■ **Tasks to complete**:
**A)** Translate this sentence from the post on stock and bond yields into Spanish: "Guessing the price fluctuations of the stock market for the next 12 months is not investing, it is speculating."
**B)** Write a continuation of the post on stock and bond yields, starting right after its final sentence.

Segment Start: Reading passage

Let's back up; I said "I'd like somebody to show me some data proving that the difference between the 10-year bond yield and the SPX dividend yield has historically been a good predictor of stock market returns."

You then appeared to interpret this as a claim that "treasuries at 0.1% a year are just as good an investment as blue chip stocks at 20%." Of course they aren't; but neither is simply observing the difference in yield sufficient to decide what, if anything, you want to buy with your hard-earned cash. If you want an illustration of why, I'll go back and pull some "stocks are cheap" articles from 2000 and 2007 employing similar 'reasoning' to that used by Goldman in its recent call.

Guessing the price fluctuations of the stock market for the next 12 months is not investing, it is speculating. Whilst important for traders and speculators, price fluctuations have little effect on investment returns if they are temporary and do not persist for as long as the lifetime of the investment...

Any division between investing and speculating is always artificial; in practice the lines are blurred. Even a 'real-economy' business investment requires, at a bare minimum, making predictions about the future path of input costs and consumer demand patterns. I'm quite comfortable with seamlessly blending the two when I see fit - and quite convinced that those who refuse to do so under any circumstances, and refuse to admit the artificiality of this belief, are missing a piece of the puzzle.
 
This is an article from April 2, 2007 titled "Cheapest Stocks in Two Decades Signal Bull Market":

http://www.bloomberg.com/apps/news?pid=newsarchive&sid=aIEj7C7IEUeI

BlackRock Inc., Fisher Investments Inc. and Schroders Plc, which manage about $1.4 trillion, say stocks are inexpensive relative to bonds. Profit of companies in the Standard & Poor's 500 Index, the benchmark for American equity, is growing faster than shares, and represents a yield of 6.53 percent compared with 4.65 percent for 10-year U.S. Treasury notes.

The gap -- the widest since 1986, according to data compiled by Bloomberg -- is encouraging investors because earnings forecasts indicate the U.S. will keep growing, while bond yields show confidence that inflation will stay in check....

...

``The valuation disparity is big enough that you want to make that relative bet,'' said Robert Doll, who oversees $1.1 trillion as chief investment officer at BlackRock in Plainsboro, New Jersey. ``Our view is `stay invested' because the bull market is not over, because the economic cycle is not over.''



So you see, it's worthless crap. Double whammy since that "6.53%" appears to have been based on forward operating earnings estimates.

Segment End: Reading passage
Segment Start: Data to examine

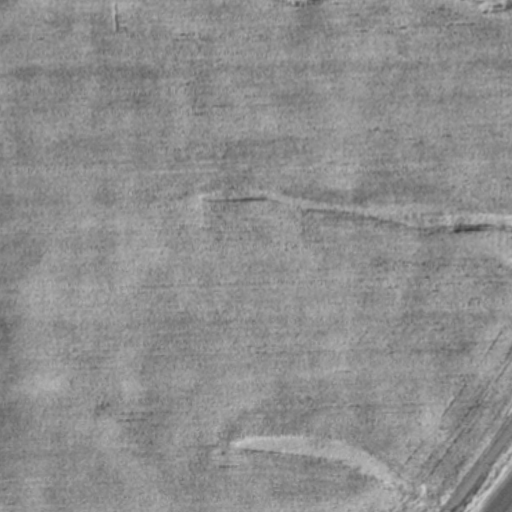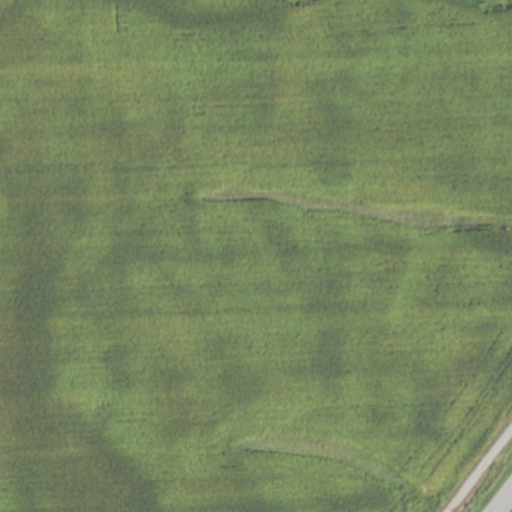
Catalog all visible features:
crop: (255, 255)
road: (476, 466)
road: (505, 504)
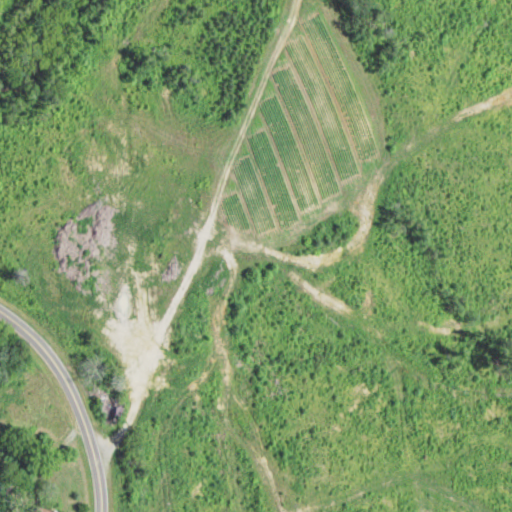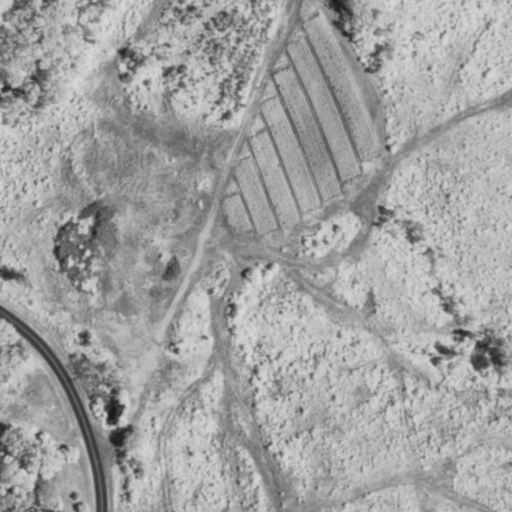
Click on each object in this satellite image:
road: (207, 235)
road: (71, 400)
building: (35, 510)
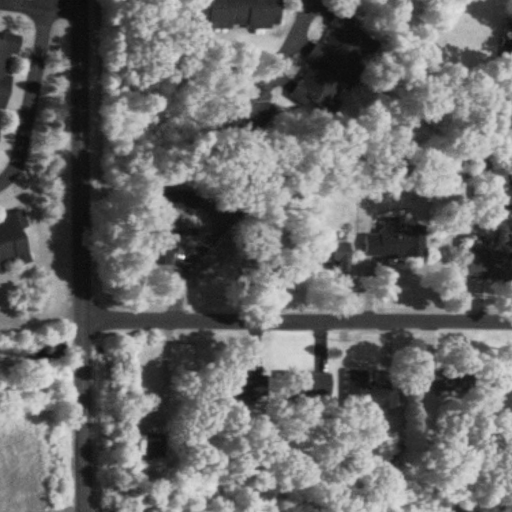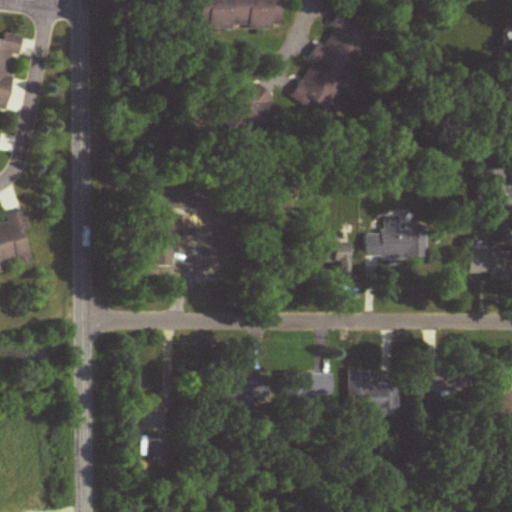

Segment End: Data to examine

■ **Per-task outputs**:
**A)** Adivinar las fluctuaciones de precios del mercado bursátil durante los próximos 12 meses no es invertir, es especular.

**B)**
 
As far as I know the Fed model(Comparing stocks yields to USTs bonds) has been shown to fail to predict stock returns even for the longer term. I believe Hussman has some articles on that
 
Quote from Specterx:

This is an article from April 2, 2007 titled "Cheapest Stocks in Two Decades Signal Bull Market":

http://www.bloomberg.com/apps/news?pid=newsarchive&sid=aIEj7C7IEUeI

BlackRock Inc., Fisher Investments Inc. and Schroders Plc, which manage about $1.4 trillion, say stocks are inexpensive relative to bonds. Profit of companies in the Standard & Poor's 500 Index, the benchmark for American equity, is growing faster than shares, and represents a yield of 6.53 percent compared with 4.65 percent for 10-year U.S. Treasury notes.

The gap -- the widest since 1986, according to data compiled by Bloomberg -- is encouraging investors because earnings forecasts indicate the U.S. will keep growing, while bond yields show confidence that inflation will stay in check....

...

``The valuation disparity is big enough that you want to make that relative bet,'' said Robert Doll, who oversees $1.1 trillion as chief investment officer at BlackRock in Plainsboro, New Jersey. ``Our view is `stay invested' because the bull market is not over, because the economic cycle is not over.''



So you see, it's worthless crap. Double whammy since that "6.53%" appears to have been based on forward operating earnings estimates.

BlackRock, Fisher, Schroeder's ... you're confusing serious research with a press release from a gaggle of massive long-only stock managers.

I find it insulting you would use such and expect anyone with any sophistication not to laugh out loud.